La première bouteille d‘”Orangina, soda de naranjina” se composait alors de : concentré d’orange, d’eau sucrée gazeuse et d’un soupçon d’huile essentielle.

Le projet juteux a cependant dû être stoppé en raison de la guerre civile espagnole. Guerre qui a indirectement impacté l’Algérie, alors sous domination française, qui rappelons-le, comptait bon nombre d’espagnols en région d’Oranie entre-autres. 

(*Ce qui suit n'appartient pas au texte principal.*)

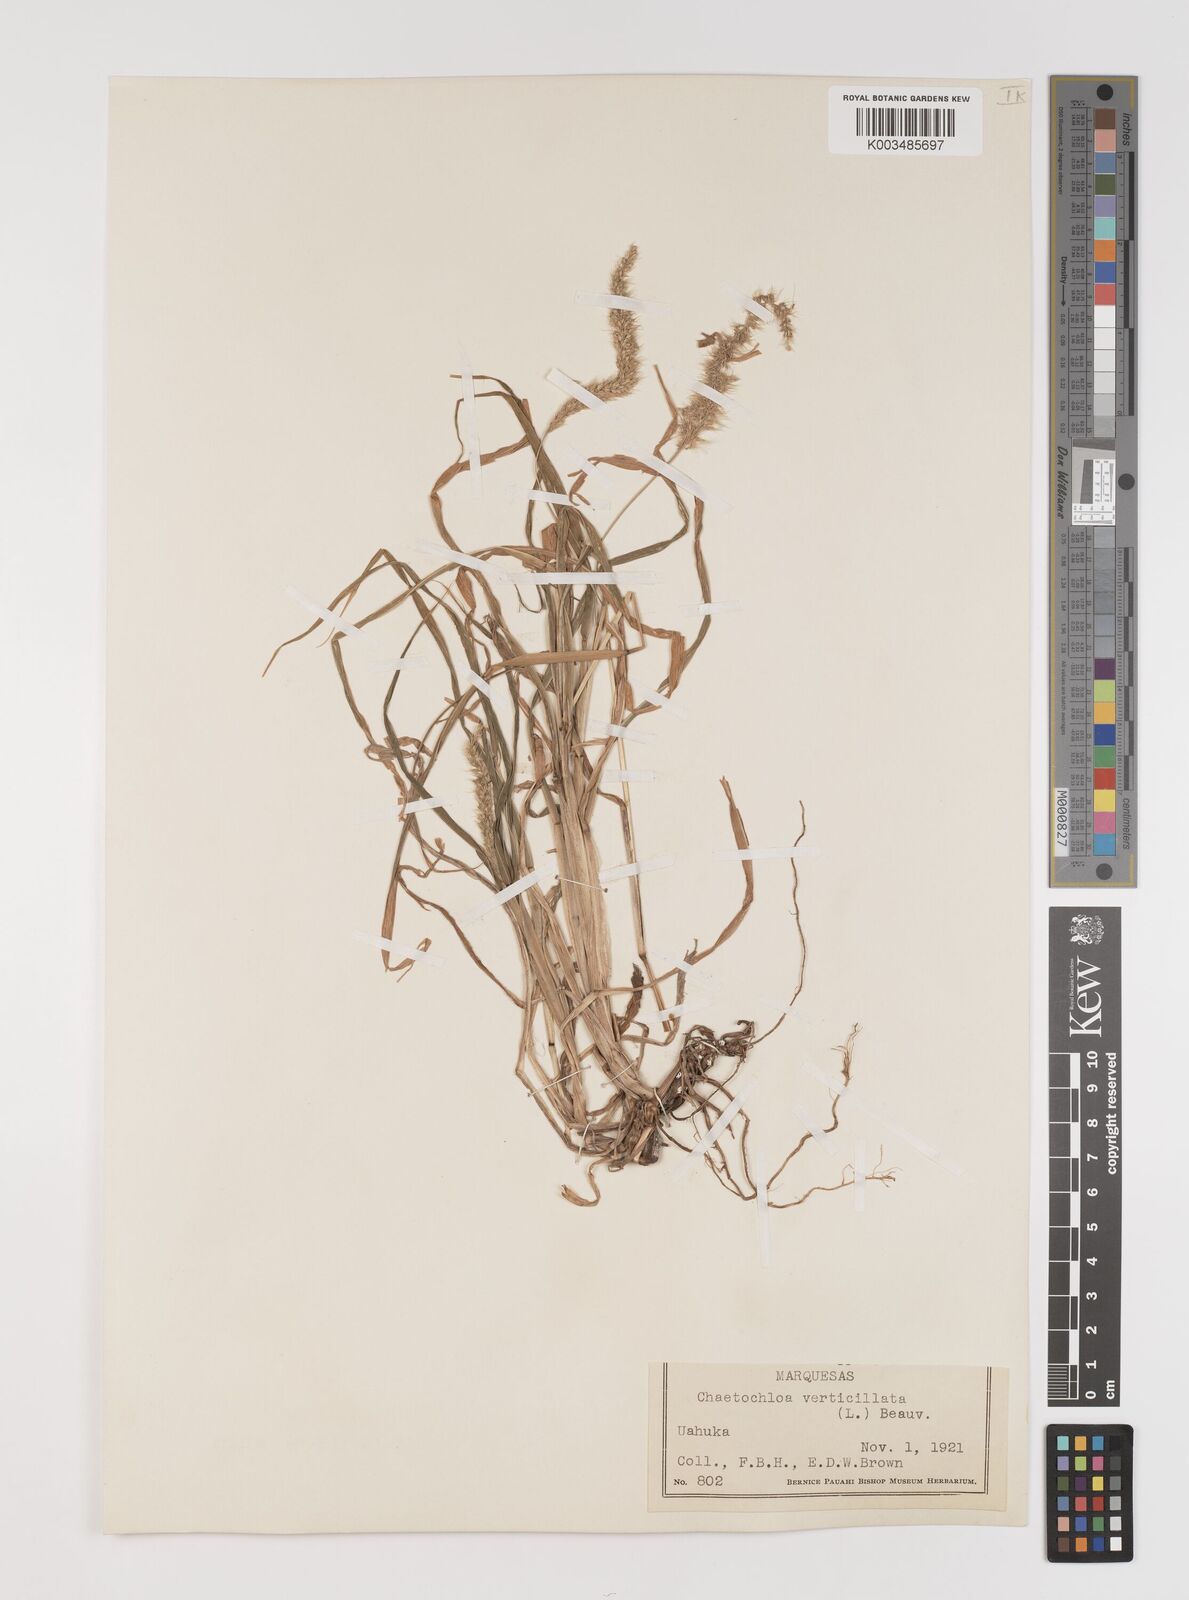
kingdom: Plantae
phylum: Tracheophyta
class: Liliopsida
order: Poales
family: Poaceae
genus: Setaria
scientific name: Setaria verticillata
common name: Hooked bristlegrass
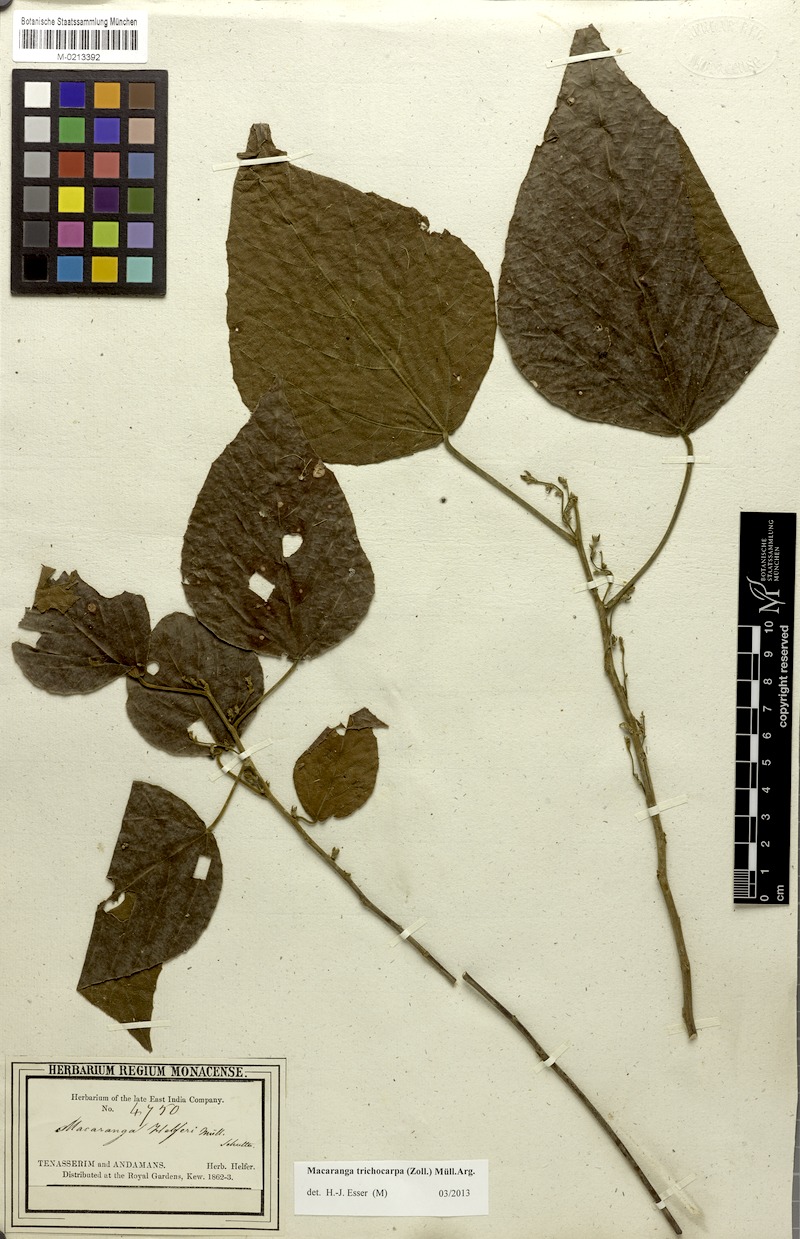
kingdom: Plantae
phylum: Tracheophyta
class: Magnoliopsida
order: Malpighiales
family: Euphorbiaceae
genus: Macaranga
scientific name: Macaranga trichocarpa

“Le département d’Oran contient environ 100 000 Espagnols partisans, les uns du Front populaire, les autres du Front national, et qui s’efforcent de transposer en Oranie les passions et les haines de leur pays d’origine” _ extrait d’un message de la direction des Affaires algériennes du ministère de l’Intérieur datant du 12 novembre 1936.

La guerre civile espagnole s’achève en 1939 sur la victoire des nationalistes et l’établissement de l’État espagnol. Elle laissera place à la seconde guerre mondiale qui mettra définitivement en pause le projet juteux de Léon Béton. 

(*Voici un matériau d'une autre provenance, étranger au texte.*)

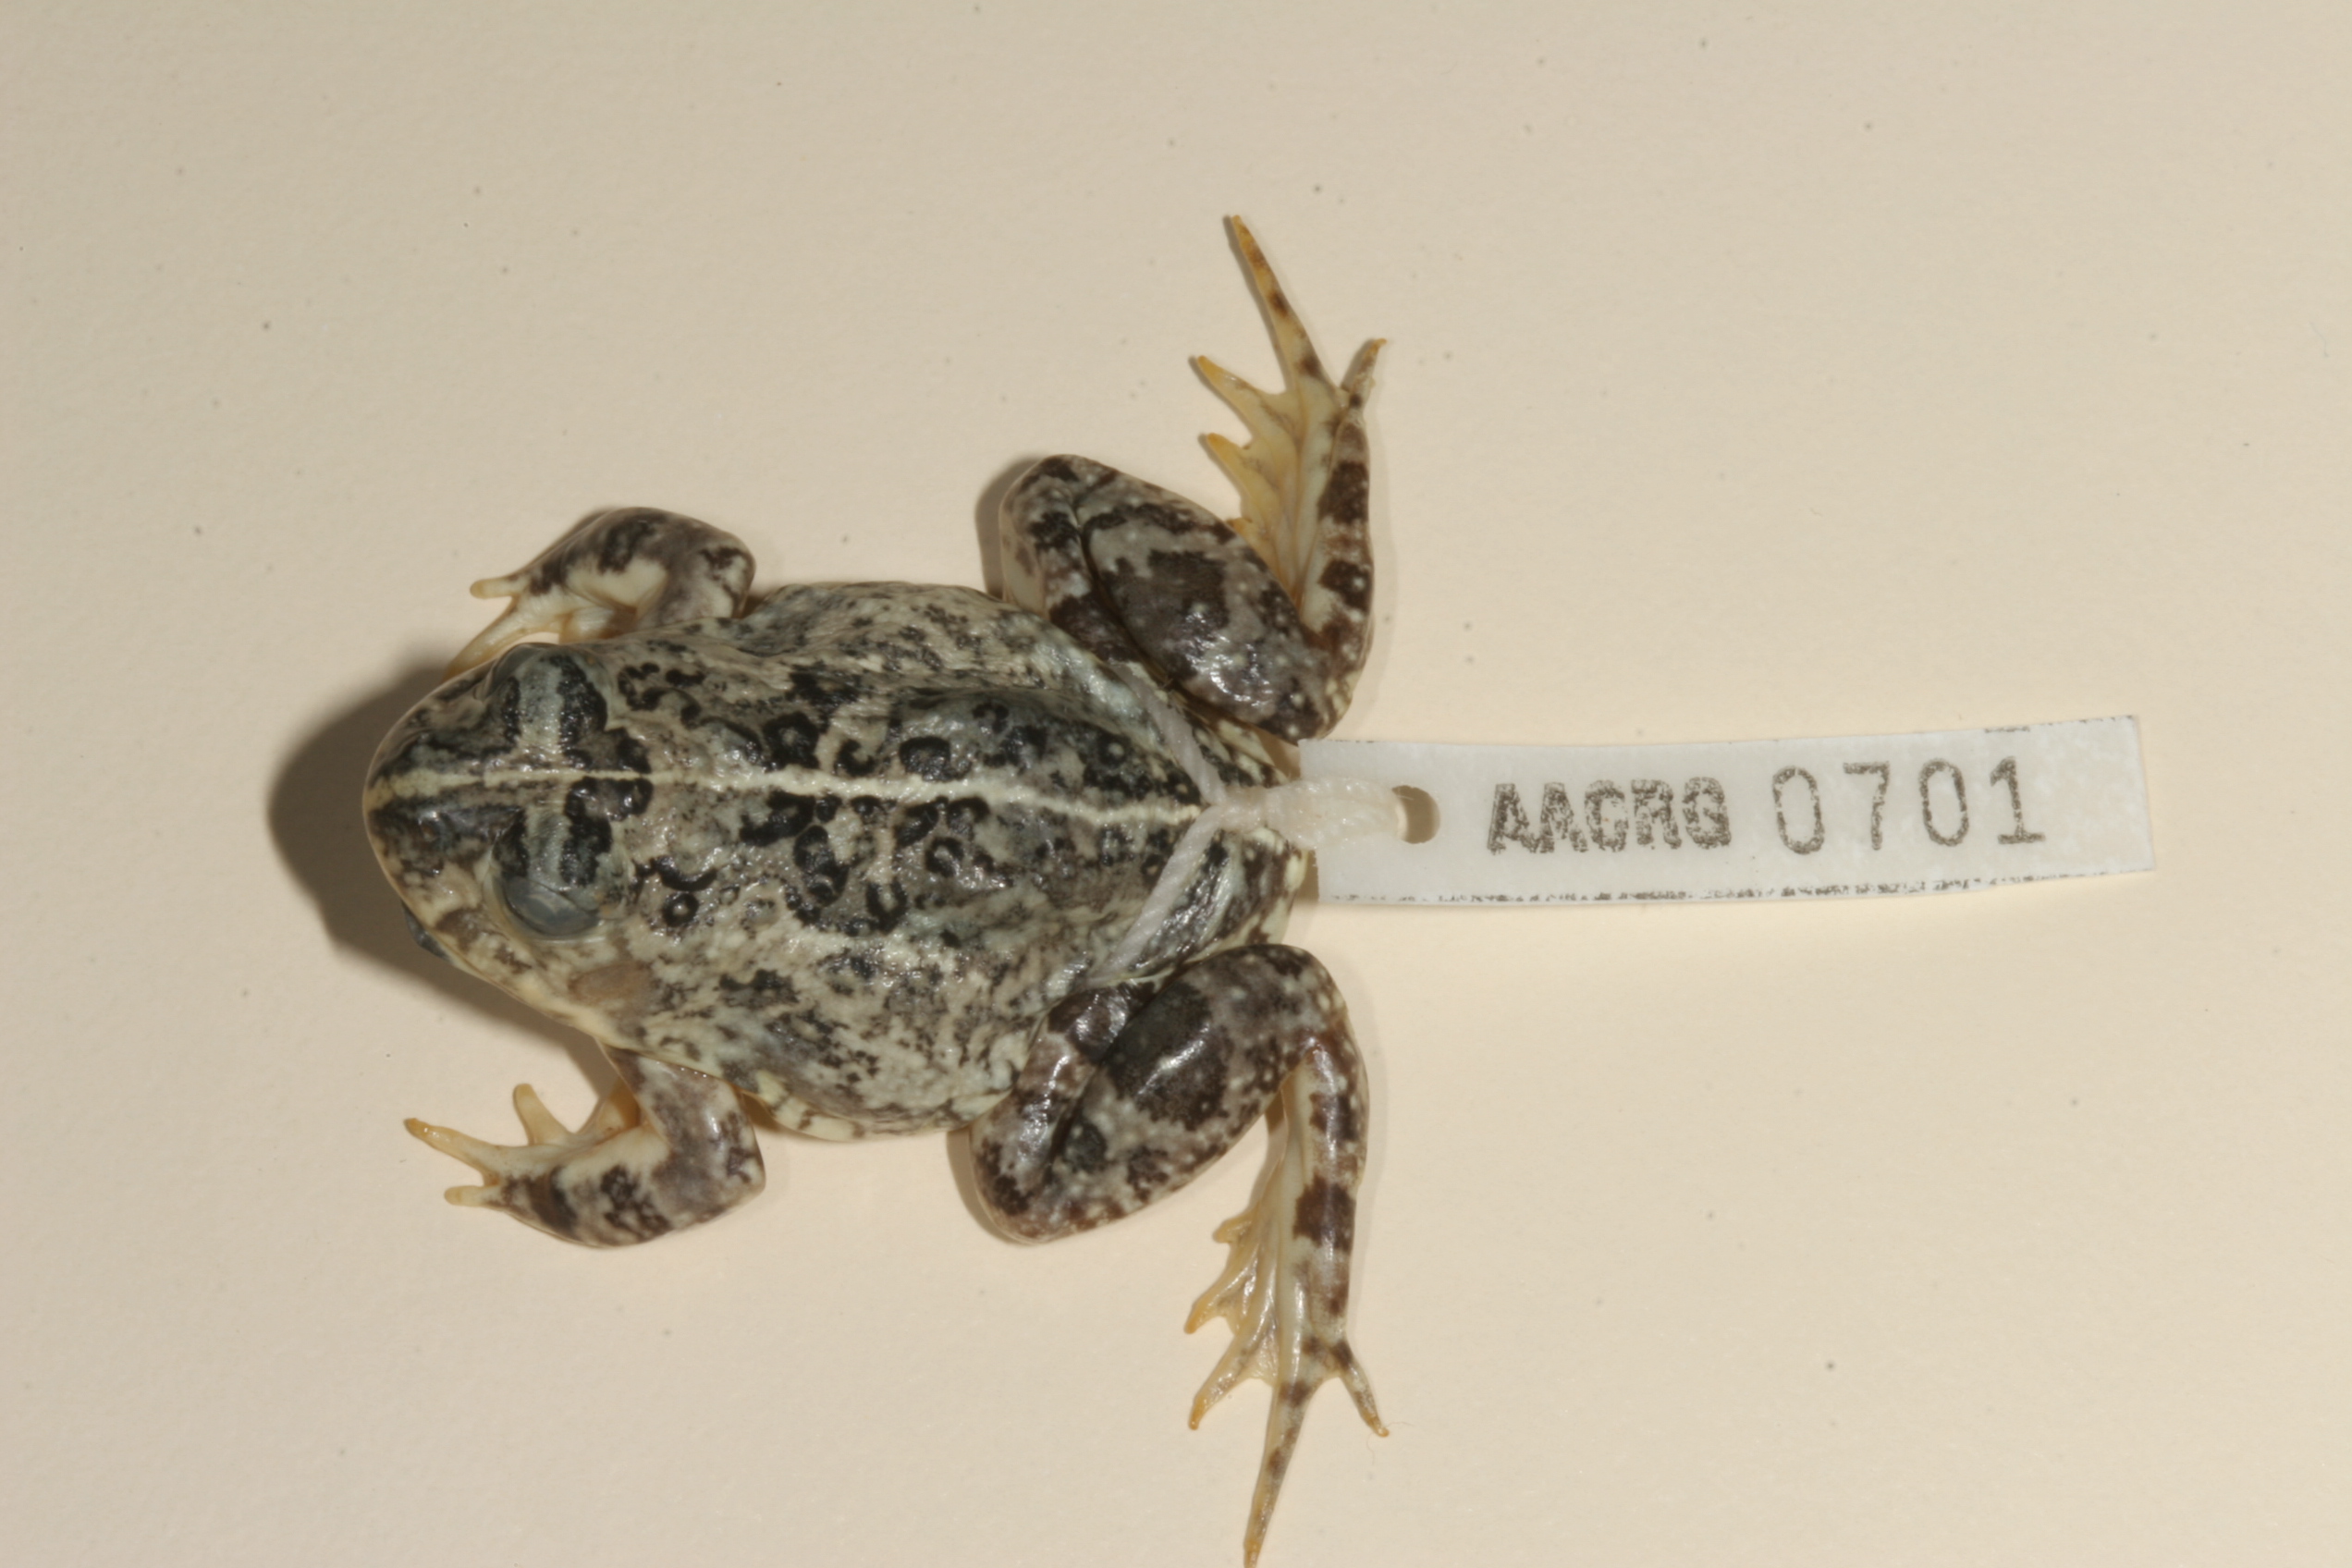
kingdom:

Quand la relève reprend les rênes

L’aventure Orangina reprend cependant en 1951 quand Jean-Luc Béton, fils de Léon Béton, fraîchement diplômé en agronomie, relance le projet. L’entrepreneur natif de Boufarik crée la société Naranjina Nord-Maghreb, par laquelle il produit et commercialise la boisson en Algérie.

Il offre une identité visuelle à la marque qu’il fera connaître grâce à son “génie marketing”. La bouteille d’Orangina arborera alors sa forme qui rappelle celle d’une orange. Elle fera l’objet d’une ingénieuse campagne publicitaire conçue par l’affichiste Bernard Villemot. 

Orangina

Qu’est qu’il y’a d’Algérien à tout ça, me direz-vous ? Monsieur Asseraf a la réponse. Lors de ses recherches, l’historien retrouve l’acte de naissance de Léon Béton, ses parents sont Joseph Béton et Fortunée Chekler, des noms typiquement juifs. Fortunée étant, selon l’historien, une traduction française courante du prénom Messaouda. 

 

Le même acte de naissance fait mention de la mère de Léon Béton. Une certaine Germaine Deraï (nom de famille porté par plusieurs rabbins célèbres), et sa femme Madeleine Ayache, encore des noms typiquement juifs. 

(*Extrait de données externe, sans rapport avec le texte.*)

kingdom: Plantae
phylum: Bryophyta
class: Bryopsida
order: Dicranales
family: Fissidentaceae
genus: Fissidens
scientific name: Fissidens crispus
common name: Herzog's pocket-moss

Juifs d’Algérie et colonialisme

“L’histoire d’Orangina semble être typiquement coloniale : les oranges étaient produites pour être exportées vers l’Europe sur des terres prises aux Algériens. Mais ce que nous voyons ici est plus complexe : une famille juive algérienne s’insérant dans le nouveau paysage économique généré par la conquête militaire et le colonialisme pour transformer les produits agricoles de manière innovante. Il ne s’agit pas d’une histoire de possession ou de dépossession.”, poursuit Arthur Asseraf.

Coté français, l’histoire d’Orangina et des Béton a toujours été compté comme celle de la communauté pied-noir au sens large. Cette version met surtout en avant le fait que les Béton aient été contraints de s’installer en France en 1961, à l’approche de l’indépendance de l’Algérie, et de créer une nouvelle usine à Vitrolles, près de Marseille.

Il s’avère que l’histoire de la limonade n’est pas quelque chose d’amusant…elle touche au cœur de la propriété foncière et de l’accumulation du capital sous le colonialisme”, déclare Asseraf. 

Orangina déserte les cafés algériens

Près de 50 ans plus tard, Orangina est un succès commercial indéniable…sauf en Algérie. Très prisée des Algériens jusqu’au milieu des années 1980, Orangina a aujourd’hui quasiment disparu des cafés

“Au début des années 1990, la marque a subi de plein fouet l’ouverture du marché aux Américains Coca-Cola et Pepsi, qui font désormais figure de boissons favorites des Algériens avec les fleurons nationaux Hamoud et Selecto”, écrit Jeune Afrique.

Orangina boisson espagnole algérianisée qui finit par être française ? Pas selon Arthur Asseraf. Au travers de ses recherches, l’historien restaure une grande partie de la vérité des origines algériennes de la marque.